All of Our Nightmares Will Become Untrue

This article was written by Laura Andrews and published by CCEF

 

This past year, my seven-year-old son has been plagued by nightmares. Though he had experienced them many times before, they increased in regularity and we noticed him becoming anxious as bedtime approached. He became fixated on my prayers for good dreams, re-checking if I had already prayed, insisting that I do it a certain way—only when he was in bed—and even posing that these prayers might be causing more nightmares.

Eventually, he shifted from trying to prevent the nightmares to grappling with the reality that they would likely happen. One evening as he was peppering me with suggestions that would allow him to avoid going to bed, I began to sing “On Eagles Wings” to him.1 It is a song I grew up hearing at family weddings and funerals that included the words of Psalm 91:

 

“You need not fear the terror of the night,
Nor the arrow that flies by day, …
Though thousands fall about you, near you it shall not come.”

 

“But I am afraid!” he responded, “and I don’t want to go to sleep. What if it happens again?” And these words came to me: “Our nightmares have the same ending as Jesus’ story.
His death was like a nightmare, but did it last? What will happen to the things in your dreams when you wake up?” My son, who’s been hearing the words of The Jesus Storybook Bible since his birth, replied, “they will be gone forever, and everything sad will become untrue.”2

For some reason, this thought hadn’t occurred to me before. Like my son, I had vacillated between strategizing ways to prevent his suffering (monitoring his exposure to scary media, trying to address his anxiety about the day’s events as it came up, etc.) and ultimately feeling powerless to protect him. Hearing the words of Psalm 91 brought me back to a few realizations (ones I speak with counselees about all day long!):

  • That the terrors of the night and the arrows that fly by day are inevitable. The psalm does not suggest we work to avoid them.
  • The psalm begins and ends with a focus, not on our troubles, but rather on our relationship with God, namely that our safety comes from dwelling in his shelter and holding fast to him, and that our job is to look to him for protection and deliverance.
  • That Jesus was given over to danger and his enemies at the cross, and yet his resurrection revealed that he was not ultimately overtaken by them, and our experience will mimic his as we share in his sufferings and glory.
  • That, like Jesus, we need to express our anguish and hatred of this suffering to God, all while resting in the position of “thy will be done.”

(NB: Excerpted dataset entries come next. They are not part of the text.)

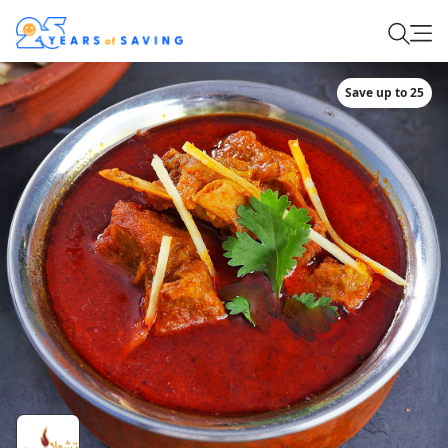
Save up to 25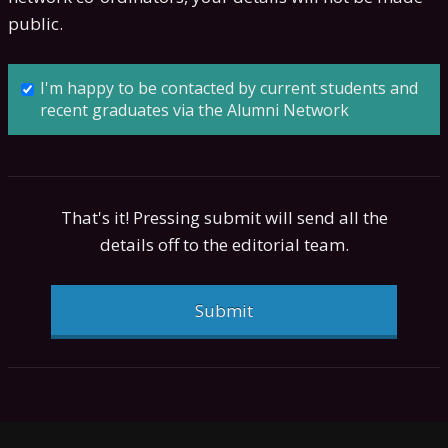
public.
I'm happy to be contacted by current students and
recent graduates via the Alumni Network
That's it! Pressing submit will send all the
details off to the editorial team.
Submit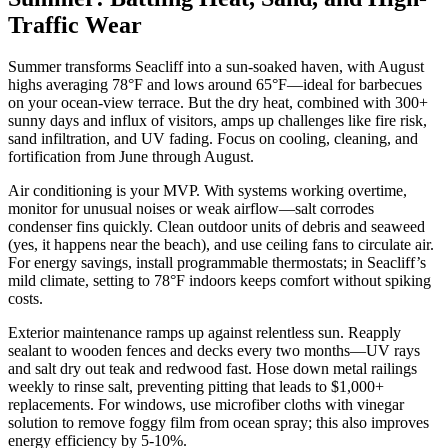
Traffic Wear
Summer transforms Seacliff into a sun-soaked haven, with August
highs averaging 78°F and lows around 65°F—ideal for barbecues
on your ocean-view terrace. But the dry heat, combined with 300+
sunny days and influx of visitors, amps up challenges like fire risk,
sand infiltration, and UV fading. Focus on cooling, cleaning, and
fortification from June through August.
Air conditioning is your MVP. With systems working overtime,
monitor for unusual noises or weak airflow—salt corrodes
condenser fins quickly. Clean outdoor units of debris and seaweed
(yes, it happens near the beach), and use ceiling fans to circulate air.
For energy savings, install programmable thermostats; in Seacliff’s
mild climate, setting to 78°F indoors keeps comfort without spiking
costs.
Exterior maintenance ramps up against relentless sun. Reapply
sealant to wooden fences and decks every two months—UV rays
and salt dry out teak and redwood fast. Hose down metal railings
weekly to rinse salt, preventing pitting that leads to $1,000+
replacements. For windows, use microfiber cloths with vinegar
solution to remove foggy film from ocean spray; this also improves
energy efficiency by 5-10%.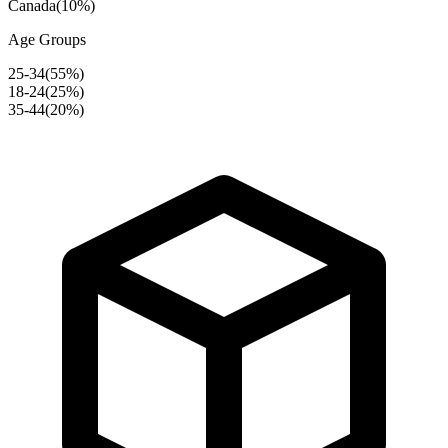
Canada
(
10
%)
Age Groups
25-34
(
55
%)
18-24
(
25
%)
35-44
(
20
%)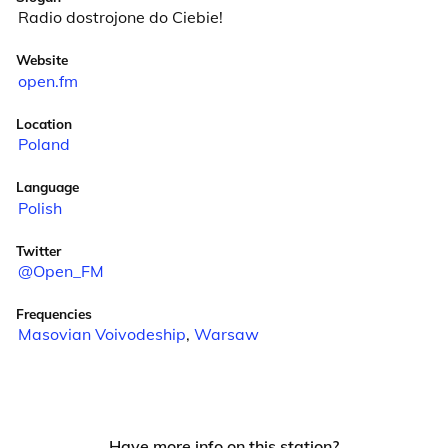
Radio dostrojone do Ciebie!
Website
open.fm
Location
Poland
Language
Polish
Twitter
@Open_FM
Frequencies
Masovian Voivodeship
,
Warsaw
Have more info on this station?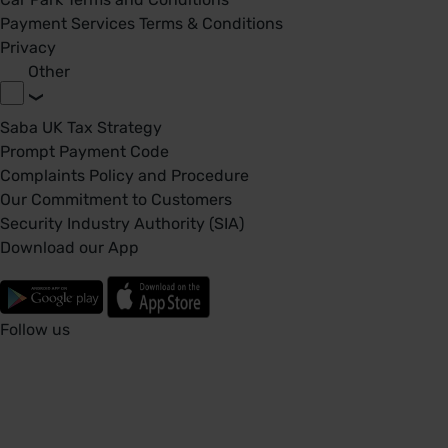
Payment Services Terms & Conditions
Privacy
Other
Saba UK Tax Strategy
Prompt Payment Code
Complaints Policy and Procedure
Our Commitment to Customers
Security Industry Authority (SIA)
Download our App
Follow us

Maybe even more revealing was the fact that many things in my life felt like an unending nightmare, or as I call it, a “lifemare.” Ongoing overload and uncertainty resulting from the pandemic, combined with the loss of loved ones, numerous personal health issues, my husband’s recent cancer diagnosis, and relational breakdowns have kept me in a constant state of limbo and sadness. I was worn out from strategizing how to fix these things and felt an increasing sense of despair and hopelessness. And while I knew that I would make it through this season, I didn’t know how to connect that with the sorrow and distress of each day. In expressing his anguish, my son was simply beating me to the punchline, reminding me that when we express our helplessness and despair to God, our ears open to hear his promises for the journey through our lifemares:

 

You are headed into battle, but I will be your shelter and will shield you from devastation.
Destruction and danger will come close, but never close enough to overtake you.
You will hear the hiss of your present enemy, but he will not succeed.
I will always answer you when you call for help.
I will always be with you in trouble and deliver you to safety.
I will give you a glorious, everlasting life.

 

Does my paraphrase of Psalm 91 ring true for you? Where do you stand with these realities? What lifemares are you walking through or anticipating? Are you weary of striving to end them, or bracing as you anticipate them? Where do you need to cry out to God about your experience? Where do you need to hear these words from God? Do you believe the Lord’s promise to his children that, eventually, everything sad will become untrue? As you wrestle with these questions, I hope this benediction from Philippians 4:7 will bless you:

[May] the peace of God, which surpasses all understanding, guard your hearts and your minds in Christ Jesus.